(Data extracted from a collection)
###

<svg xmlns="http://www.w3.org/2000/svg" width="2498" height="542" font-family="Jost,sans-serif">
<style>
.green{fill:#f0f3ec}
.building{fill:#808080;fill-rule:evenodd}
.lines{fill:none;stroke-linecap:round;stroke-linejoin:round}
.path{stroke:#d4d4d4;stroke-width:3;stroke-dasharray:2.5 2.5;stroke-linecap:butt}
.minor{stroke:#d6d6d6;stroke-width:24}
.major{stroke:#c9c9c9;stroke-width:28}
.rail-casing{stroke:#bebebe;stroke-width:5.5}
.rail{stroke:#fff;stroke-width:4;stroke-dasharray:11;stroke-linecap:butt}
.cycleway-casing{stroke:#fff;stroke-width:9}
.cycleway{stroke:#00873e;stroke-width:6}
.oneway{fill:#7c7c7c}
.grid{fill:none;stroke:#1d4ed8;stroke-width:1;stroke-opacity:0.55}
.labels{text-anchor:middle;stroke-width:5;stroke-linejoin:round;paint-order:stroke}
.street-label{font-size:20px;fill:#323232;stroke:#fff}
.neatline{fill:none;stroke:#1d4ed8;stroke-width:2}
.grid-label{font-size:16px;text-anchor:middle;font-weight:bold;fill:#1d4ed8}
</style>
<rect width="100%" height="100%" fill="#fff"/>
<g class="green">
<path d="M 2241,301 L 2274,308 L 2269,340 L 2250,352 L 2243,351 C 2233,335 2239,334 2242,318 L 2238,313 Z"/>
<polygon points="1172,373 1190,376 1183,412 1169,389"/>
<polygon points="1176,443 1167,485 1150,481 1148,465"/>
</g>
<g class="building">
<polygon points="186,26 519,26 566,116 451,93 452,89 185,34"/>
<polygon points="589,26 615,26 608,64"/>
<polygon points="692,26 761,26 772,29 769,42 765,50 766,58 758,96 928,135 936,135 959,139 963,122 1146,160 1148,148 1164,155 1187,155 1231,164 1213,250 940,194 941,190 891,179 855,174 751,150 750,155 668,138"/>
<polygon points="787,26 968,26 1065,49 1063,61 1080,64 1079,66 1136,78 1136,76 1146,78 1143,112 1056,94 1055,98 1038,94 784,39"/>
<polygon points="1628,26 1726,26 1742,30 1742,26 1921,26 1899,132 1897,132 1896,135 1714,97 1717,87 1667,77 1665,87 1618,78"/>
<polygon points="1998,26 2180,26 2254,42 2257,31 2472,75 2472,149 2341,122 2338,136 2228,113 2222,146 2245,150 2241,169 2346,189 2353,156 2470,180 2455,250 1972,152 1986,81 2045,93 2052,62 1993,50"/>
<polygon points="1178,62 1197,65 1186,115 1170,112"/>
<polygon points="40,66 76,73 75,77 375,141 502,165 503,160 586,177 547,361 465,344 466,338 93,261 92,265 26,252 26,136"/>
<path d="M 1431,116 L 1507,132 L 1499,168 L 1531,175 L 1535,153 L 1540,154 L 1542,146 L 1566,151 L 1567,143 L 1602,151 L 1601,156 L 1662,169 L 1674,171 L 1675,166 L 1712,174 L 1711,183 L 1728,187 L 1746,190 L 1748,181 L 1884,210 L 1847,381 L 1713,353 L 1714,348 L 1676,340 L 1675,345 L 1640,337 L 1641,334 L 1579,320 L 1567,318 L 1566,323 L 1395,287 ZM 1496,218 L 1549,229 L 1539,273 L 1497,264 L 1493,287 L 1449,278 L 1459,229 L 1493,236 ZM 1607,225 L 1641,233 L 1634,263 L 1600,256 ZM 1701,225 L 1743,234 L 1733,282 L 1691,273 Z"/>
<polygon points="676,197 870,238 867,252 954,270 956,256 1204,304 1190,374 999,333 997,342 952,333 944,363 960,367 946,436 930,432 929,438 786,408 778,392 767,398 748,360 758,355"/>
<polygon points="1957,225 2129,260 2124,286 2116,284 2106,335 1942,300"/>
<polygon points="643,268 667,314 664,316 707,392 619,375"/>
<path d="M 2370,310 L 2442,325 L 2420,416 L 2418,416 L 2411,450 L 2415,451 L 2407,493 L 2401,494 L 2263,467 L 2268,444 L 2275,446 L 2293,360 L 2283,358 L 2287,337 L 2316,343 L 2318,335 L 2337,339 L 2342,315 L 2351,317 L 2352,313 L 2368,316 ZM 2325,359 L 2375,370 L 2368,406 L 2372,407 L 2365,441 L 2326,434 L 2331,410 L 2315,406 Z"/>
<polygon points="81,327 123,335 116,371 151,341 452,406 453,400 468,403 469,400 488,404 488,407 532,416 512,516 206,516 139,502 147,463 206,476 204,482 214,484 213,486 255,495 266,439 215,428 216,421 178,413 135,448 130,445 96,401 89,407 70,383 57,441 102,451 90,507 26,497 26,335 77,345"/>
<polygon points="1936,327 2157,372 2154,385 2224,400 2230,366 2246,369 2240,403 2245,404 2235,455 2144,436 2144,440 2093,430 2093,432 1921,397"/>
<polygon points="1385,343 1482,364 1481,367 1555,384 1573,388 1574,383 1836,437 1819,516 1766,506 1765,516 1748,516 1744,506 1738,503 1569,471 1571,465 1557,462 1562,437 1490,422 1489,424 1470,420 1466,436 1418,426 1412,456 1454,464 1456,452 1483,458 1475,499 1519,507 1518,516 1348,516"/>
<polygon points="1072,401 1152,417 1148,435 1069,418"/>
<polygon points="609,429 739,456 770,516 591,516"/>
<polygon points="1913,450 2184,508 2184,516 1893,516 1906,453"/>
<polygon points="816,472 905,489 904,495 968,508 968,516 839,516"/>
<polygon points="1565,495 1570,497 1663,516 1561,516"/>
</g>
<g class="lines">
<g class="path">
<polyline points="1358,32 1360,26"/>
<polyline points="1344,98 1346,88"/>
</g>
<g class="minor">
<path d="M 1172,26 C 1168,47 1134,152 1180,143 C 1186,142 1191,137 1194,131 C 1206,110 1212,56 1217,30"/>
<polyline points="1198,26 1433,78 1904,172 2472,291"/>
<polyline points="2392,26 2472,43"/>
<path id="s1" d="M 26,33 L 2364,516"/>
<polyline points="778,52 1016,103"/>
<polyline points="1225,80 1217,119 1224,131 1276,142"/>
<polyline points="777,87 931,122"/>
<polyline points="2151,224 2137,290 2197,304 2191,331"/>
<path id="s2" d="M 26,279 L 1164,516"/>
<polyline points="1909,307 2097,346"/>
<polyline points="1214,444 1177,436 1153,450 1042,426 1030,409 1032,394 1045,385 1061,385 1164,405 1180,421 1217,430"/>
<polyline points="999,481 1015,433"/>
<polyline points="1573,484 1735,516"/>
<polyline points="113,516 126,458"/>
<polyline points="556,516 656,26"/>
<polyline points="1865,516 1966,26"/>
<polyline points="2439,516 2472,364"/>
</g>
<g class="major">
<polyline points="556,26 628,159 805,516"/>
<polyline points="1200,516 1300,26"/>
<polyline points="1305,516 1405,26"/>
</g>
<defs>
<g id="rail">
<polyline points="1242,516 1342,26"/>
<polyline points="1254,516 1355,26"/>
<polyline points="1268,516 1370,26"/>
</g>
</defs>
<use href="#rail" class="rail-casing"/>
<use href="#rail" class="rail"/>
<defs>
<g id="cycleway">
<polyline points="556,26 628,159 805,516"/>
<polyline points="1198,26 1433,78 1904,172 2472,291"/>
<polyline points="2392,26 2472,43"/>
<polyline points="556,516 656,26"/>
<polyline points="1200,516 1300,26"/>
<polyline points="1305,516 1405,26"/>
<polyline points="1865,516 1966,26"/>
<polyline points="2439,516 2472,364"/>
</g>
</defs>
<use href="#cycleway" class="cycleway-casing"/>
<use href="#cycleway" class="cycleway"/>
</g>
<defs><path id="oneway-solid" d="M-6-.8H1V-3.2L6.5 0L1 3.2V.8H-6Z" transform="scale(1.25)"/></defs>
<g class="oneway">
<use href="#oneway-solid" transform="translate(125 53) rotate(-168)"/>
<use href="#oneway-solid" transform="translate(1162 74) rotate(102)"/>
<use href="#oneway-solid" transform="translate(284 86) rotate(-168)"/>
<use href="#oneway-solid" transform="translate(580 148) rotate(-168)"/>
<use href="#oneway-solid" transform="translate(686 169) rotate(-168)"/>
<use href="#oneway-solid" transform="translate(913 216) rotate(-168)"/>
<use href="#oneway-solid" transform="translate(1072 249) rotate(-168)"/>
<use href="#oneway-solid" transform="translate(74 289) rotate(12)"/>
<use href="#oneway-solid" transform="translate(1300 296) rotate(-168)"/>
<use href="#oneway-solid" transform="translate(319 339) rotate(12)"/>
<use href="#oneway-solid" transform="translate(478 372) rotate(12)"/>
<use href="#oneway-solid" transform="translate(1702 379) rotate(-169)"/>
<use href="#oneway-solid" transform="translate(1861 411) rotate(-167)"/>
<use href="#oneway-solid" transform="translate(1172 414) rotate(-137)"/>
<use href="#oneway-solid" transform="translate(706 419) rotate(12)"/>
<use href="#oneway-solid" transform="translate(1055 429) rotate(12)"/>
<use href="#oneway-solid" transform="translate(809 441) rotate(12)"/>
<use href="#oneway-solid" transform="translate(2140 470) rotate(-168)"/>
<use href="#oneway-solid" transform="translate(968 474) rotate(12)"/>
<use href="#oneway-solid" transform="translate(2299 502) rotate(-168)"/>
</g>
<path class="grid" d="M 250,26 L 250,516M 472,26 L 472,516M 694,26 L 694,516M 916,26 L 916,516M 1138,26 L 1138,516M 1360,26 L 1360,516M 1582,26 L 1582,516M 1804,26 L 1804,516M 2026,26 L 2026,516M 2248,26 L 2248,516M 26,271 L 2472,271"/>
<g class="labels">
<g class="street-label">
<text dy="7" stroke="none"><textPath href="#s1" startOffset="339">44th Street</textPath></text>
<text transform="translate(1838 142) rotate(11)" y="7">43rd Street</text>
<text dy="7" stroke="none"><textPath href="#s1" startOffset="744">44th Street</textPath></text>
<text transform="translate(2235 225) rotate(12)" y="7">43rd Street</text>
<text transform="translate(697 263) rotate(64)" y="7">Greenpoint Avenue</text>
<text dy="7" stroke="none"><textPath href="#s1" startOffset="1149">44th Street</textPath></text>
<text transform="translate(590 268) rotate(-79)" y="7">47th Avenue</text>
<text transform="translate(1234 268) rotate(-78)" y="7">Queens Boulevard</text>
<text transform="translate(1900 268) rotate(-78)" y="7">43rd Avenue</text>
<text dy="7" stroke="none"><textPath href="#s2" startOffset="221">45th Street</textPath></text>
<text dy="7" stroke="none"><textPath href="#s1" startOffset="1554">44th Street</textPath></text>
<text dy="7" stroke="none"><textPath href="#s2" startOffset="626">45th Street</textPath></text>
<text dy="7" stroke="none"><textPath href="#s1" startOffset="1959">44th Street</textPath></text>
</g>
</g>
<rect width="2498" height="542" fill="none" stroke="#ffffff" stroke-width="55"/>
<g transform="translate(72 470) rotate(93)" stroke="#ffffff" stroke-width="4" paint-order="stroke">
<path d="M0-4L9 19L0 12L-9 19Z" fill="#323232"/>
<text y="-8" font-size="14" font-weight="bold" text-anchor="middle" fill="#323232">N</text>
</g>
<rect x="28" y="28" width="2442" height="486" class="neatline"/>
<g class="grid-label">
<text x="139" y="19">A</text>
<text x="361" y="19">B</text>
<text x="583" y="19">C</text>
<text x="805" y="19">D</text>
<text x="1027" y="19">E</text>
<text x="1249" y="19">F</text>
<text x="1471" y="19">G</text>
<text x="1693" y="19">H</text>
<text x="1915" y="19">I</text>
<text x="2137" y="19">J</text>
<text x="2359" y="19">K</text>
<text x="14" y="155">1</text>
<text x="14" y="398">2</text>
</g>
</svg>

###

*Task requirements:* The lines to copy are those above that contain "labels".

*Task output:*
.labels{text-anchor:middle;stroke-width:5;stroke-linejoin:round;paint-order:stroke}
<g class="labels">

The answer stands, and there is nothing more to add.